Assigned task: Quote verbatim the lines of the records from the line containing "radný stôl so sklom" through the line containing "recenzija korisnika )", inclusive, and leave the pictures out of your answer.
-- Opening Marker --
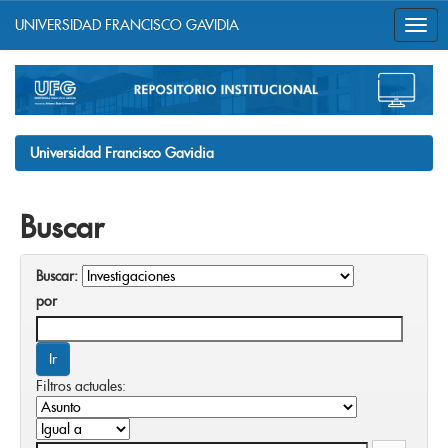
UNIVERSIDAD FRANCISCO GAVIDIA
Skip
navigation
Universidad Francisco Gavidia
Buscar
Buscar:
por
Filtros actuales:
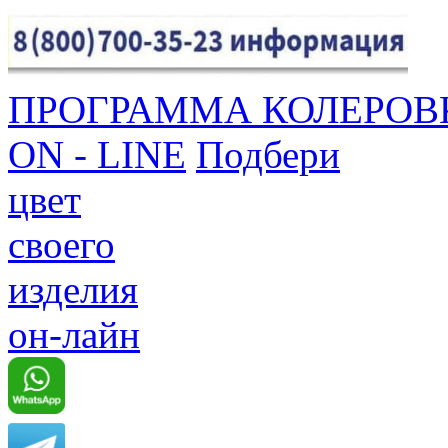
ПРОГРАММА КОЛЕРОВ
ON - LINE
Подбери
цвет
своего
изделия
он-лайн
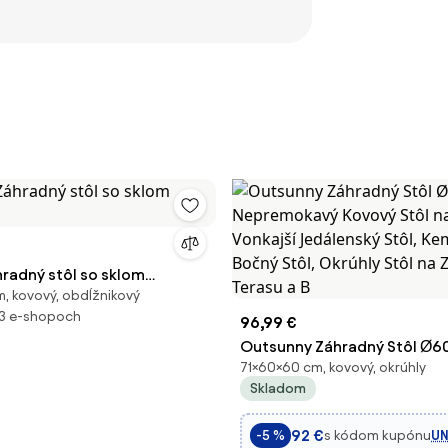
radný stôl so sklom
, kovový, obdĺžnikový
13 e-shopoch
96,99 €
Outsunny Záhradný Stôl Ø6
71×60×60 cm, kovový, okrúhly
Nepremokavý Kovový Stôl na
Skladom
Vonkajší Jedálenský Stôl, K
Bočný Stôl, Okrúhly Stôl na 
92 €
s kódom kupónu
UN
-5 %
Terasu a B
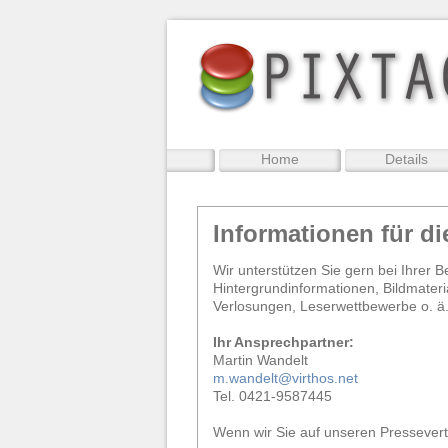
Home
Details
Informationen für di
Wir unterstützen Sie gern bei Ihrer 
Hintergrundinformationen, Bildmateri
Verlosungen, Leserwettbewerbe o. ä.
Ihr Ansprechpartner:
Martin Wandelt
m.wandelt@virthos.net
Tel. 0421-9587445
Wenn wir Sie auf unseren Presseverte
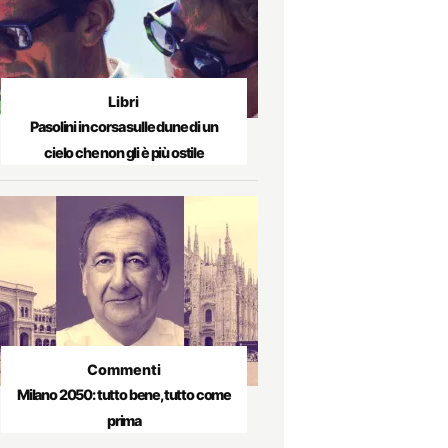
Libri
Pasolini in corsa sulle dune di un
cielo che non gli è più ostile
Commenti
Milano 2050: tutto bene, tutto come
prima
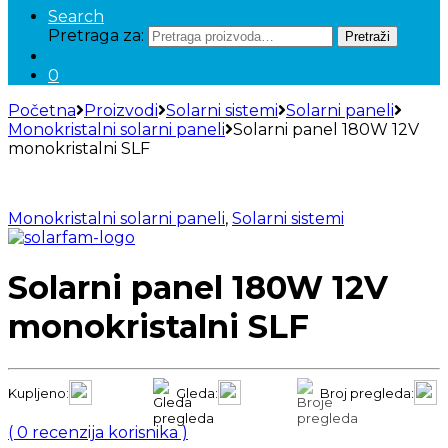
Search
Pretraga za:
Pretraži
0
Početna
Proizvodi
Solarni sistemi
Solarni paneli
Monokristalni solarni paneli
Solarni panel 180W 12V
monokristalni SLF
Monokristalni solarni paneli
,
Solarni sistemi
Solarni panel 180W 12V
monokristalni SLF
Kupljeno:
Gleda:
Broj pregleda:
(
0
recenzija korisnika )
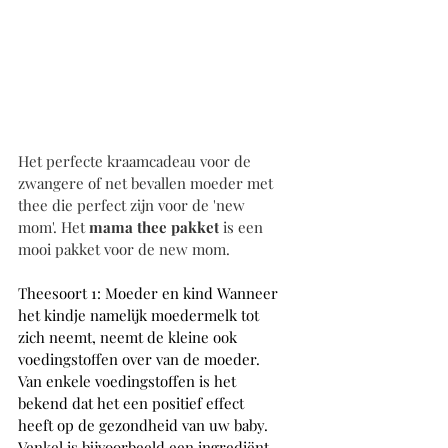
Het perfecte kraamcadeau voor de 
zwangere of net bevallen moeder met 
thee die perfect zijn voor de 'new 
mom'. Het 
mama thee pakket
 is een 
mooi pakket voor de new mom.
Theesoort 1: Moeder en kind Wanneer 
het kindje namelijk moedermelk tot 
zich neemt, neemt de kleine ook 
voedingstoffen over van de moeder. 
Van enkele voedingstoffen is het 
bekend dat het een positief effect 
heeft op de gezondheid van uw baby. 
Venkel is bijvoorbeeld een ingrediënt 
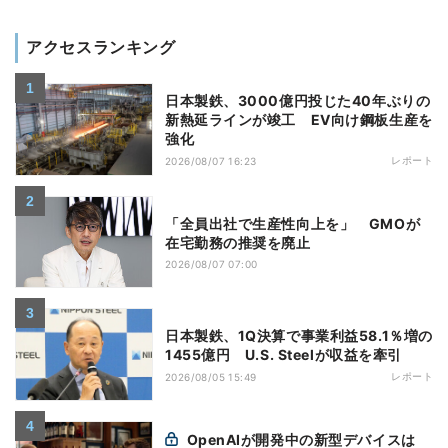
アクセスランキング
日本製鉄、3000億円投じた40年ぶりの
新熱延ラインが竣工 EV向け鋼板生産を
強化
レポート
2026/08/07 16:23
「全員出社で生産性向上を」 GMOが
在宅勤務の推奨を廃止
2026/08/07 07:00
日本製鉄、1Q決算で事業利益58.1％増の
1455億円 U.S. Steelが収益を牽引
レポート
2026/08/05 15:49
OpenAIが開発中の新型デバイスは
-- Closing Marker --
-- Opening Marker --
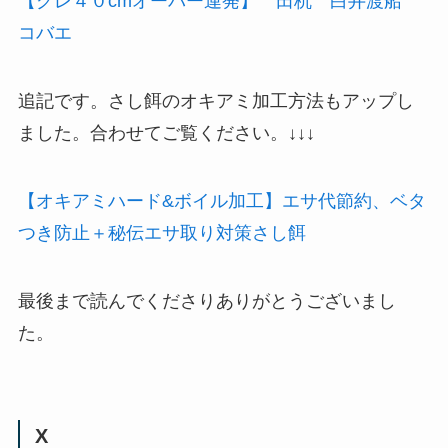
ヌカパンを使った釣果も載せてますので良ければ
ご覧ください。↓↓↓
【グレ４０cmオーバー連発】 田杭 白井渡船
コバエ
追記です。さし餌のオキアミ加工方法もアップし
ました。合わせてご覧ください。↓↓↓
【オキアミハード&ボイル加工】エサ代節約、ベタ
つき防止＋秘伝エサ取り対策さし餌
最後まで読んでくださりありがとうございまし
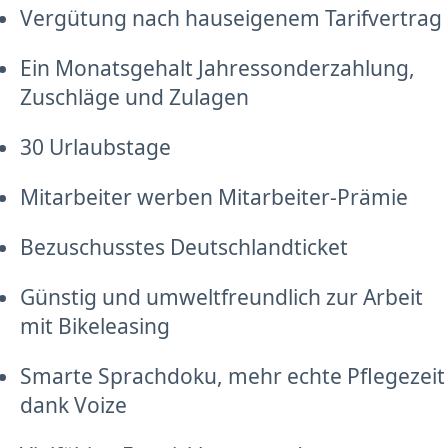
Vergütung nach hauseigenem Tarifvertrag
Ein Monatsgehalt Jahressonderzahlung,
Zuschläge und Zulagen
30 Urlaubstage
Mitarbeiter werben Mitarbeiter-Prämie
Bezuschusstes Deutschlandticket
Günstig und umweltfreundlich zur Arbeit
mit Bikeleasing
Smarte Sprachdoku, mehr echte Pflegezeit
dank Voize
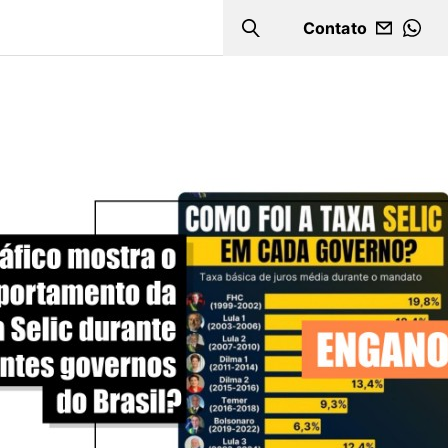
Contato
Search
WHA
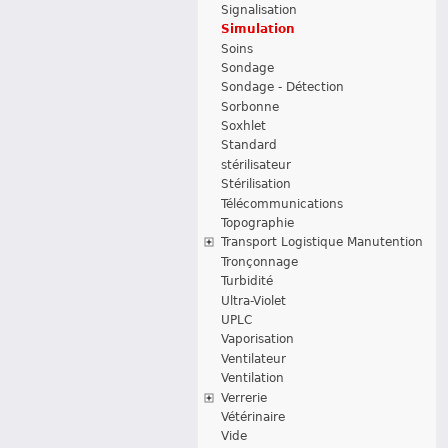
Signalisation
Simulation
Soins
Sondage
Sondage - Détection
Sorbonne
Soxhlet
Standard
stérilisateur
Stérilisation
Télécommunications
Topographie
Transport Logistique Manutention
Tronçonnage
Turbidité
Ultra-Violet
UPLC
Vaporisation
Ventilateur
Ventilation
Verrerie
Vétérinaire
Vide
-- Closing Marker --
-- Opening Marker --
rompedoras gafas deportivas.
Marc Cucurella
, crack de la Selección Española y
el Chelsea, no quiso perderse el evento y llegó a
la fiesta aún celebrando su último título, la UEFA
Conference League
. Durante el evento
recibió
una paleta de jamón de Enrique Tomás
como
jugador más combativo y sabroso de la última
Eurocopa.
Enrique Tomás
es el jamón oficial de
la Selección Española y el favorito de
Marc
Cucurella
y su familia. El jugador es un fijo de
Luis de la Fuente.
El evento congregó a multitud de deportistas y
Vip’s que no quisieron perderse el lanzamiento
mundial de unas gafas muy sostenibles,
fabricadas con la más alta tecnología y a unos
-- Closing Marker --
Task result:
radný stôl so sklom
, kovový, obdĺžnikový
13 e-shopoch
96,99 €
Outsunny Záhradný Stôl Ø6
71×60×60 cm, kovový, okrúhly
Nepremokavý Kovový Stôl na
Skladom
Vonkajší Jedálenský Stôl, K
Bočný Stôl, Okrúhly Stôl na 
92 €
s kódom kupónu
UN
-5 %
Terasu a B
Home
Details
Informationen für di
Wir unterstützen Sie gern bei Ihrer 
Hintergrundinformationen, Bildmateri
Verlosungen, Leserwettbewerbe o. ä.
Ihr Ansprechpartner:
Martin Wandelt
m.wandelt@virthos.net
Tel. 0421-9587445
Wenn wir Sie auf unseren Presseverte
Libri
Pasolini in corsa sulle dune di un
cielo che non gli è più ostile
Commenti
Milano 2050: tutto bene, tutto come
prima
Search
Pretraga za:
Pretraži
0
Početna
Proizvodi
Solarni sistemi
Solarni paneli
Monokristalni solarni paneli
Solarni panel 180W 12V
monokristalni SLF
Monokristalni solarni paneli
,
Solarni sistemi
Solarni panel 180W 12V
monokristalni SLF
Kupljeno:
Gleda:
Broj pregleda:
(
0
recenzija korisnika )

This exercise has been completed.